What the summit confirmed, more than anything else, is the shape of the world Africa must now navigate.

The timing is not incidental. South Africa signed its Framework Agreement on Economic Partnership for Shared Prosperity with China in February 2026, with Trade Minister Parks Tau and his Chinese counterpart Wang Wentao formalising a deal that strengthens cooperation across mining, agriculture, renewable energy and technology, and offers South African goods including fruit wider access to the Chinese market on a zero-tariff basis. That agreement was a direct response to the collapse in trade certainty with the United States following Trump’s tariff escalation.

The Beijing summit did not reverse that dynamic. It reinforced it. Africa was China’s fastest-growing export market in the first quarter of 2026, with trade up 32.1 percent year-on-year to $60.66 billion, driven by high-value shipments including machinery, vehicles, solar technology and battery equipment. Beijing is not retreating from the continent. It is systematically deepening its presence at a moment when U.S. engagement is structurally contracting.
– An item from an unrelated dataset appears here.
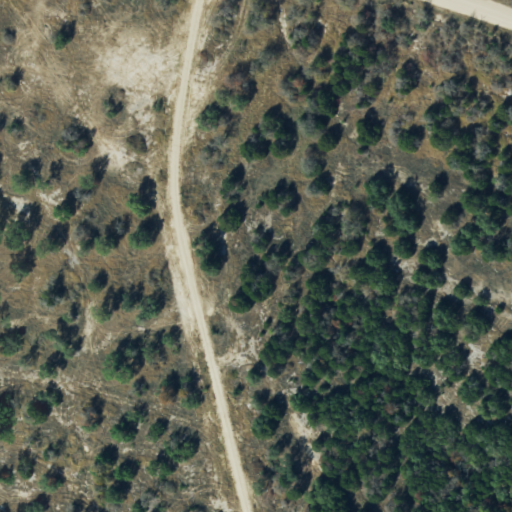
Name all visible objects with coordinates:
road: (485, 9)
The summit’s conclusion also intensified a concern raised by analysts well before Trump landed in Beijing: that a bilateral reset between Washington and Beijing, however partial, risks being negotiated over the heads of middle powers. Analysts at the Institute of Development Studies noted that countries including South Africa, Brazil, India and ASEAN nations do not want the global order negotiated above them, and that a G2 dynamic would leave major institutions including the World Trade Organisation with even less relevance.

That is the strategic pressure point for South Africa’s policymakers and its business leadership. Pretoria has spent the first half of 2026 executing a deliberate pivot: deepening its China relationship, aligning on multilateral platforms through the G20 and BRICS, and positioning its commodity and agricultural exports toward a market that is not only growing faster, but is now more structurally committed to Africa than at any point in the post-pandemic era.
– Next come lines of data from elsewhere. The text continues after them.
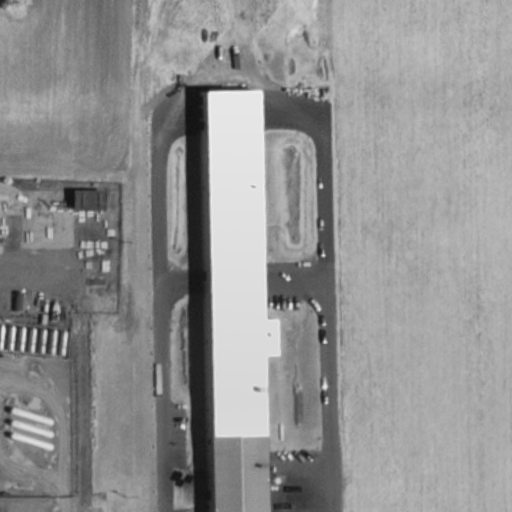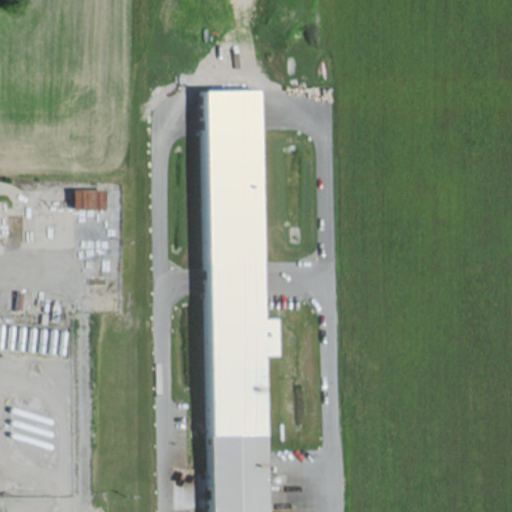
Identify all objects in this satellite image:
building: (86, 198)
building: (229, 301)
building: (230, 302)
road: (155, 321)
road: (321, 321)
road: (65, 451)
The Beijing summit did not change that calculus. It confirmed it. A U.S.-China relationship held together by a fragile truce and unverified jet orders is not a stable architecture on which African economies can depend for their long-term trade expansion. What South Africa secured through direct bilateral negotiation with China in February is already yielding strategic positioning that a stabilised but inconclusive superpower summit cannot replicate.

The next question is not whether South Africa made the right call. It is how fast the rest of the continent moves to replicate it.